Les cas de santé mentale sont aussi en augmentation. Sans parler des problèmes de toxicomanie qui persistent.
«L’itinérance, ce n’est pas le problème. L’itinérance, c’est le résultat à d’autres problèmes. Il faut les comprendre pour être capable de l’enrayer», soutient François Gosselin.
Logement permanent
Pour aider les personnes sans domicile fixe à jeter les bases vers un logement permanent, l’Ensoleilvent a joint le programme Clinique logement.
«On a développé de nouveaux outils avec le CIUSSS de la Mauricie-et-du-Centre-du-Québec. On s’est associé avec des propriétaires de logements sur le territoire. On fait une avance des trois premiers mois de loyer. C’est un engagement, on ne donne pas des mois de loyer. C’est une sécurité financière pour le propriétaire. Ce prébail nous a permis de placer une vingtaine de personnes durant la dernière année et même d’en maintenir en logements», indique le coordonnateur clinique.
Cette initiative doit ainsi permettre de diminuer le recours à l’hébergement d’urgence. «Le logement, c’est la base. Notre mission première, c’est d’héberger les personnes dans le besoin et de leur donner un endroit sécuritaire.
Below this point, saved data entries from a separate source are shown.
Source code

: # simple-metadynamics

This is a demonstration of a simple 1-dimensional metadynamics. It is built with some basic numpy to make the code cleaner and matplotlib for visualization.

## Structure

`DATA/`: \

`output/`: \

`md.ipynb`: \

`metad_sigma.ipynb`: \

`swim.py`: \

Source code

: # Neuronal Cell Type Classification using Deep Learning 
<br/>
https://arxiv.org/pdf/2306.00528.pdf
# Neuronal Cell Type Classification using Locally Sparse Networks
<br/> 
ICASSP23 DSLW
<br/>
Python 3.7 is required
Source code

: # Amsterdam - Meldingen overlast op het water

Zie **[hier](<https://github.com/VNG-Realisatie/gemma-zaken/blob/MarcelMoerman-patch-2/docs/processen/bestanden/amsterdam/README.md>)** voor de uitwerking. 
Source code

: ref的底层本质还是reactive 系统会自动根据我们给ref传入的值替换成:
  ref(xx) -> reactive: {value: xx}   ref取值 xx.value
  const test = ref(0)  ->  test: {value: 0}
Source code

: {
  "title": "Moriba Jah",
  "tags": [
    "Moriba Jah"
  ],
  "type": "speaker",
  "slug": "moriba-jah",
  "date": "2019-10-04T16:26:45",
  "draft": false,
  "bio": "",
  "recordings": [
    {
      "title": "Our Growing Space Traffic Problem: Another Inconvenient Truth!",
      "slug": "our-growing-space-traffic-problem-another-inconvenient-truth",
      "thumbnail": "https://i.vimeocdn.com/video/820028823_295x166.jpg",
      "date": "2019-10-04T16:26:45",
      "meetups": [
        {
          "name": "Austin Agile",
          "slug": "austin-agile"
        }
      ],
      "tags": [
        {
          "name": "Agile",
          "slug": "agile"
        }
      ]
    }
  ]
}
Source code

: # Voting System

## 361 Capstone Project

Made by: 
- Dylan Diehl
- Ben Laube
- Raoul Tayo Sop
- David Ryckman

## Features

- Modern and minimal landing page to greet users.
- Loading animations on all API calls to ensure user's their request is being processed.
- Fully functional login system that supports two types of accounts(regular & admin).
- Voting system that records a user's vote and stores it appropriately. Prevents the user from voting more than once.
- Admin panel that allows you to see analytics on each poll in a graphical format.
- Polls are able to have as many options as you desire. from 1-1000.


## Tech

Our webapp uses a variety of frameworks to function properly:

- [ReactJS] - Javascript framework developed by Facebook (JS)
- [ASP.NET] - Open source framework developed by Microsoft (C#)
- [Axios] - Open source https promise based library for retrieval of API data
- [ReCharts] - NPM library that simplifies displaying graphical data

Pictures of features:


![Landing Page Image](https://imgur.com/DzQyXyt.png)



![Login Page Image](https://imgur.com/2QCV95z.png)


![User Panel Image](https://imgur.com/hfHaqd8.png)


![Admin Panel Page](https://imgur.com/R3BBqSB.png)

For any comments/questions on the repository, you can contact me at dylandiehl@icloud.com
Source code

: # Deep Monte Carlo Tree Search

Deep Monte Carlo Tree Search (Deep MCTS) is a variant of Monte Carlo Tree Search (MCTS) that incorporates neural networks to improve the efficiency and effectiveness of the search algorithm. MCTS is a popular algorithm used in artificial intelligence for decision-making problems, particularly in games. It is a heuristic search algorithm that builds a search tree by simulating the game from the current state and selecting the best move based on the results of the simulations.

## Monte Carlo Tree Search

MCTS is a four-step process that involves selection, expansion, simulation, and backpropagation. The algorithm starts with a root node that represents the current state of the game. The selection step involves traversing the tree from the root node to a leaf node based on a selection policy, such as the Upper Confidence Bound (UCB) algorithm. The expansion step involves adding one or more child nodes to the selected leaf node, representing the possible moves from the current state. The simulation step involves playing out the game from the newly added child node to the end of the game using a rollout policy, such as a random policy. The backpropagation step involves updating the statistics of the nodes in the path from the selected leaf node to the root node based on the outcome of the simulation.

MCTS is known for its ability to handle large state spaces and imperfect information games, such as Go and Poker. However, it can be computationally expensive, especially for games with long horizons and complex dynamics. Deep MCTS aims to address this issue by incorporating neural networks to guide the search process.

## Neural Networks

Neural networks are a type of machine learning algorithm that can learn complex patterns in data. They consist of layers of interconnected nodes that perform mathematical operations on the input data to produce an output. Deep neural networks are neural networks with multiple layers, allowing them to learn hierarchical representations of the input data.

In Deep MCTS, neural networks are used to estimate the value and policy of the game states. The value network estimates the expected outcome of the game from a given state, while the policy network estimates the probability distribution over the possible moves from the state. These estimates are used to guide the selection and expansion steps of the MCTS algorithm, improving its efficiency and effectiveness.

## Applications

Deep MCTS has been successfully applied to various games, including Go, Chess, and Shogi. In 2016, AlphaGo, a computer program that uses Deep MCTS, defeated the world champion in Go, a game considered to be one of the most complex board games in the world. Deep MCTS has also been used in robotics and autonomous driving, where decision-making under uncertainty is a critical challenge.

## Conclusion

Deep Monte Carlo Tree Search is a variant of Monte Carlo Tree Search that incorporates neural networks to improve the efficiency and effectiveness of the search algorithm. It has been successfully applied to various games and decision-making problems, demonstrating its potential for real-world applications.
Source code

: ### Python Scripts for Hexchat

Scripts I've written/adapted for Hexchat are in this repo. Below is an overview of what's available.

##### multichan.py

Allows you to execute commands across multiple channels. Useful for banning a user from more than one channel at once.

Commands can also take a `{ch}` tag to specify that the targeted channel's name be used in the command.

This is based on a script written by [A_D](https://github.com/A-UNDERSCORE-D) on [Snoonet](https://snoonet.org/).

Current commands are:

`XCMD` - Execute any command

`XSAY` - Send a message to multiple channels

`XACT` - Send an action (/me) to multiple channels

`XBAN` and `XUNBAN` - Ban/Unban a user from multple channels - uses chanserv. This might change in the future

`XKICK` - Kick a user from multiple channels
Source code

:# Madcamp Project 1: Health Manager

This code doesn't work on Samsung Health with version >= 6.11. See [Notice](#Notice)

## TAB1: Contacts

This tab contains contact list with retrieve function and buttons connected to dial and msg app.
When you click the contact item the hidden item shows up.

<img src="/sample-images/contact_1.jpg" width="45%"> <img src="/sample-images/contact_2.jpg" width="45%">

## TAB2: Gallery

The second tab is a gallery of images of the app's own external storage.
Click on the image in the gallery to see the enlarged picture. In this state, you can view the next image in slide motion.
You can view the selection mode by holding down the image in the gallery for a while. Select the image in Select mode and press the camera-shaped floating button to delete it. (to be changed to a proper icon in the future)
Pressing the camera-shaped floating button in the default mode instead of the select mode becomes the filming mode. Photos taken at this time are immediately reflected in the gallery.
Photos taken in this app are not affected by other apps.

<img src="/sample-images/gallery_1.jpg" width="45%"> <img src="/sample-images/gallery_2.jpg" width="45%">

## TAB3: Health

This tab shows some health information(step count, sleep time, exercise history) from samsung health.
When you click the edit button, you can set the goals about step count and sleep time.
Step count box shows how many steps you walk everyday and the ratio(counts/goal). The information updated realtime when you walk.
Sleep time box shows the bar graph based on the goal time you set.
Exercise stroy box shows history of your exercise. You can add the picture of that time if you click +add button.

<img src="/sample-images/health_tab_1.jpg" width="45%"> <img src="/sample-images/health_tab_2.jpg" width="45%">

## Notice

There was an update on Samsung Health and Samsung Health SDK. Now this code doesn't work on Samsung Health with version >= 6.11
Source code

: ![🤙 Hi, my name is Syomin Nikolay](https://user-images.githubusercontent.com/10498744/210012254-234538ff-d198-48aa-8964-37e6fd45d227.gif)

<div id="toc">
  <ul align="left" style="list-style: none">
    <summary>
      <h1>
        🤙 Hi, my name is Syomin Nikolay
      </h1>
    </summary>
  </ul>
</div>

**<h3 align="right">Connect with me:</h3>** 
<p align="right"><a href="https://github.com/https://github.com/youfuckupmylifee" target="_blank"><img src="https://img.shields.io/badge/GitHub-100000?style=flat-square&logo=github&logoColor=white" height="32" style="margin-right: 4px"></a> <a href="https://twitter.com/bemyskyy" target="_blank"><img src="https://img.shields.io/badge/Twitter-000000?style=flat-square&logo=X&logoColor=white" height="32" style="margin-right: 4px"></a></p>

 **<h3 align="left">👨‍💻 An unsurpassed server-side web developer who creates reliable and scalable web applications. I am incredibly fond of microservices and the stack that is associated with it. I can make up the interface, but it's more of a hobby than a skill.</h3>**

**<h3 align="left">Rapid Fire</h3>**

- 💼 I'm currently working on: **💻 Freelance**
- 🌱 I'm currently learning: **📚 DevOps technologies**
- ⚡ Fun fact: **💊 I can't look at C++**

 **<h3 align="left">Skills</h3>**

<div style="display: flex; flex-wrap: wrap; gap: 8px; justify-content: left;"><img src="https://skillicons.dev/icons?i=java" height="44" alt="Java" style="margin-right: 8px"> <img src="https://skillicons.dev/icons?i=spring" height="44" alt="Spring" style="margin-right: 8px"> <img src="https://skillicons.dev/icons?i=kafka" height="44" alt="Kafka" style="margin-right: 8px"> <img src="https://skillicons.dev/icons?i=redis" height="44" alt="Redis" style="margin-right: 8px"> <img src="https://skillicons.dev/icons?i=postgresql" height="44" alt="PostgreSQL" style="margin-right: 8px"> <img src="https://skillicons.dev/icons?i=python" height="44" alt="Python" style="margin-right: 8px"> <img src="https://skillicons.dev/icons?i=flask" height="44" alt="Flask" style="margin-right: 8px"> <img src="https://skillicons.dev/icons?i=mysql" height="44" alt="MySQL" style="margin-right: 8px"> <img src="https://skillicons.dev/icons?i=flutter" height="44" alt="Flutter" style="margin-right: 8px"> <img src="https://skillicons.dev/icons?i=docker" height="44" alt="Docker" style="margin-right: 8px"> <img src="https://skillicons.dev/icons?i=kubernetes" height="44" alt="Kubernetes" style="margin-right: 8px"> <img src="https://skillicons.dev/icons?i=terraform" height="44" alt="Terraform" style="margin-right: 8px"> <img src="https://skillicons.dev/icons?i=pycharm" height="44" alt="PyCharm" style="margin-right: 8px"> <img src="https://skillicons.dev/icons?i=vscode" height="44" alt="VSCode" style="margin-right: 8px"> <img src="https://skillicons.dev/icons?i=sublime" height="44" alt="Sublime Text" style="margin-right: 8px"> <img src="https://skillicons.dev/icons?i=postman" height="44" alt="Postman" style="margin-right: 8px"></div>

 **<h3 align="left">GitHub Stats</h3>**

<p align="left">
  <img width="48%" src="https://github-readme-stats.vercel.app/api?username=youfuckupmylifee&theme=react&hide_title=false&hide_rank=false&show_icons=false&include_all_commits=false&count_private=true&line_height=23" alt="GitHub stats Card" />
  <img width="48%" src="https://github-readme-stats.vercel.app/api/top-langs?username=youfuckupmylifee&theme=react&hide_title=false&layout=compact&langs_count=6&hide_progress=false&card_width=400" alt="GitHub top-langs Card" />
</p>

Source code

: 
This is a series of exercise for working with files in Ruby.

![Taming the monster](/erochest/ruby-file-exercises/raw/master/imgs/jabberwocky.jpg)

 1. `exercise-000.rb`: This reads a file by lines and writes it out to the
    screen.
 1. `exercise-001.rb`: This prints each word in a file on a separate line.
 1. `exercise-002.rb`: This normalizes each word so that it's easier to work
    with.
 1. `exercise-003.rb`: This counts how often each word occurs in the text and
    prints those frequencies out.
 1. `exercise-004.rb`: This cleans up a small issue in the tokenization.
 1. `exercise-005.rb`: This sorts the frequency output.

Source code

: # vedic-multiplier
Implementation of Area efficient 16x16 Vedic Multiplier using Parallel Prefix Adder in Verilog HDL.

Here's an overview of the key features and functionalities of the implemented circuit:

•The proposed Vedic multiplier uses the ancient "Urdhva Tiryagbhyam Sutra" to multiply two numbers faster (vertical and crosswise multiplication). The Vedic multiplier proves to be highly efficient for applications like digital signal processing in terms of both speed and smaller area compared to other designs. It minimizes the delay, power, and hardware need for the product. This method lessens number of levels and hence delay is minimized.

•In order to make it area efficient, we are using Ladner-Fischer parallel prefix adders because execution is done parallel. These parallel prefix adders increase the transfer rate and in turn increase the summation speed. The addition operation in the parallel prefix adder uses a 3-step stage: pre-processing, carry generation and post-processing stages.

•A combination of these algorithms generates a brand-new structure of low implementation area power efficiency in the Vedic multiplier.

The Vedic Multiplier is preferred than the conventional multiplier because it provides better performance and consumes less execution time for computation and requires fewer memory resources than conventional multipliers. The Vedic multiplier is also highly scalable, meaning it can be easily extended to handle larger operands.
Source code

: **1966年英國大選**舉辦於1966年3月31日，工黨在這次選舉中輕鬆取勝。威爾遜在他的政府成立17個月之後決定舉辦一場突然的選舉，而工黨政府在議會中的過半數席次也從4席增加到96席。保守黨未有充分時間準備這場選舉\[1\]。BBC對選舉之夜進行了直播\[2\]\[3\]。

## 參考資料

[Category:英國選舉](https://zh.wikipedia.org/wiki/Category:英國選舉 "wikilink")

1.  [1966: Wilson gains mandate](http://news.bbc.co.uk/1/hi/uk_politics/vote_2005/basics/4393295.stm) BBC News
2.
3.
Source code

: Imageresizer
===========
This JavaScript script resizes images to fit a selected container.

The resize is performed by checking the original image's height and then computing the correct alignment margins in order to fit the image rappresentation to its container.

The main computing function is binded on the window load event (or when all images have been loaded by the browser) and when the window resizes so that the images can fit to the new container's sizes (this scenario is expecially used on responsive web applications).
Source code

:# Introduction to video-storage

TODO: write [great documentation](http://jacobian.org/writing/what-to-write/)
Après, c’est de les placer vers un logement, mais surtout, qu’elles y restent. C’est le nerf de la guerre», soutient François Gosselin.
Par ailleurs, ce dernier indique que la concertation entre les membres de la Table des partenaires en itinérance a fortement contribué à la réalisation des nouvelles offres de services à Drummondville. «On peut juste se féliciter de ce travail d’équipe qui donne déjà de bons résultats. C’est un consortium de services. Ce n’est pas seulement l’Ensoleilvent qui peut tout faire. Chacun offre un service spécifique, qui ensemble, amène la personne à avoir toutes les ressources nécessaires pour la ramener vers quelque chose de plus stable. La structure existe et fonctionne bien, quand la personne le veut évidemment», souligne-t-il.
L’organisme planche sur d’autres projets. D’ici les prochaines semaines, un logement pour personnes semi-autonomes ouvrira ses portes sur la rue Brock. «Ça va permettre d’aider quatre personnes par année qui sont dans des situations d’itinérance chronique», précise M. Gosselin.
Le projet de 23 unités dans le secteur Saint-Charles, destiné pour une clientèle issue de l’itinérance, suit également son cours.
(Avec la collaboration de Ghyslain Bergeron)
En chiffres
- Près de 600 personnes ont cogné à la porte de l’Ensoleilvent en 2021.
- Les hommes représentent 80 % des bénéficiaires; les femmes 20 %.
- La moyenne d’âge des personnes qui fréquentent l’organisme se situe entre 30 et 45 ans. Toutefois, les personnes de 65 ans et plus sont plus nombreuses qu’avant.
- Le service est offert 24 heures par jour, 7 jours par semaine.